» **EXERCISE MATERIALS**:

=====

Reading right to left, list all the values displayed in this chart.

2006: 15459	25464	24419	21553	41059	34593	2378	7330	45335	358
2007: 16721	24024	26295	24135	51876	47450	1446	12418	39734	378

=====

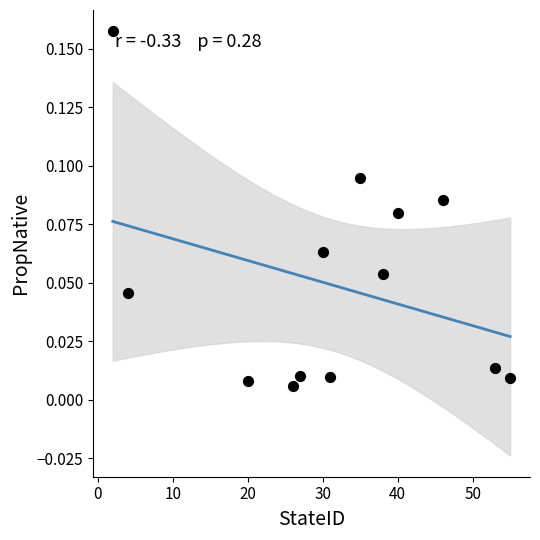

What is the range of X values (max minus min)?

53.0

=====

Copy out every line above that contains the string "values", treating uppercase and lowercase as different.

Reading right to left, list all the values displayed in this chart.
What is the range of X values (max minus min)?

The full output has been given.